• [Required work] Copy out the text of every item below, swapping each instance of "chart" for "graph" and changing nothing else. Omit the pictures from your copy.

• [Material for this task]
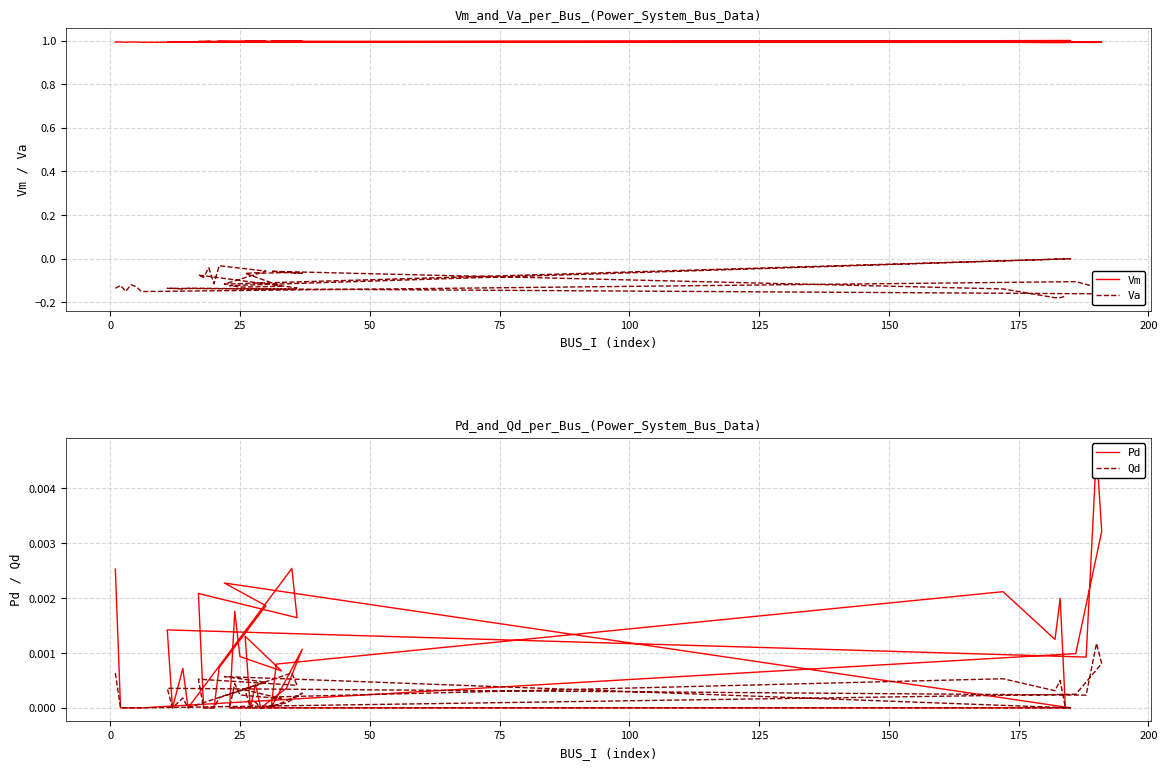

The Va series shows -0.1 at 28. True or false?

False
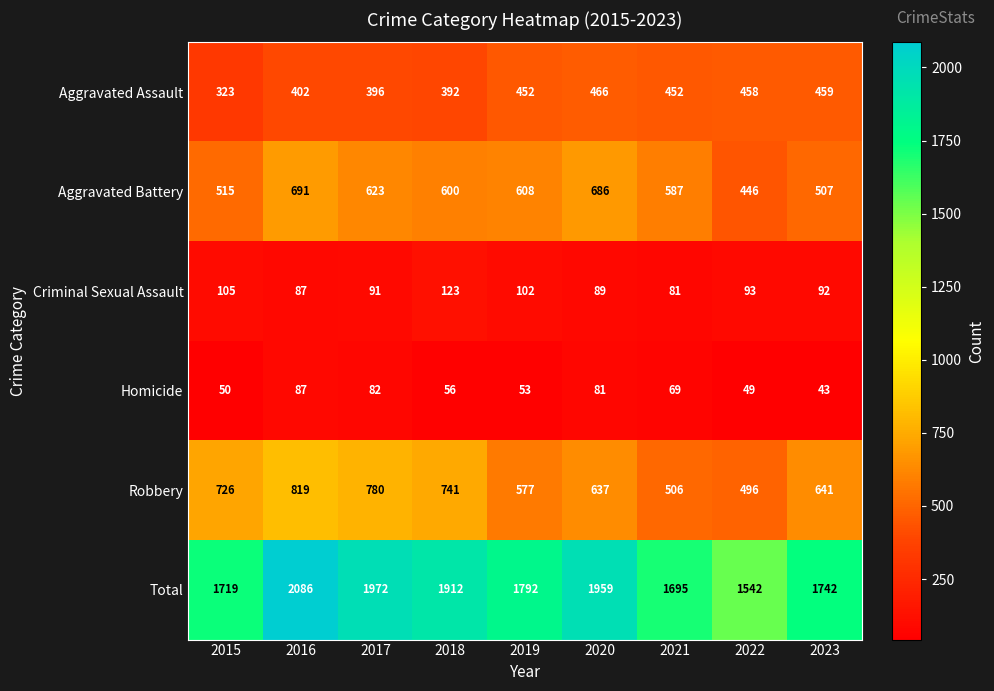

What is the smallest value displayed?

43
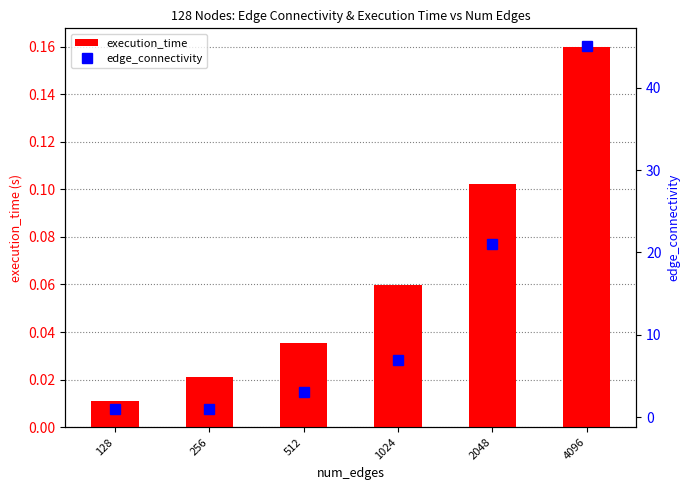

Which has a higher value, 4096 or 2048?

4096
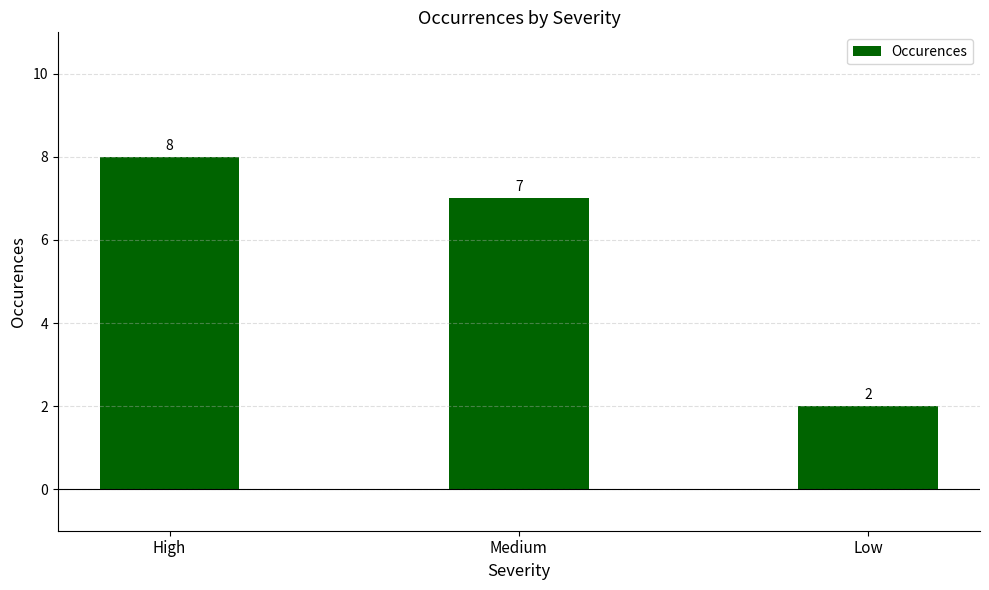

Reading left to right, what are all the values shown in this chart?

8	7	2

• [Output of the exercise]
The Va series shows -0.1 at 28. True or false?

False

What is the smallest value displayed?

43

Which has a higher value, 4096 or 2048?

4096

Reading left to right, what are all the values shown in this graph?

8	7	2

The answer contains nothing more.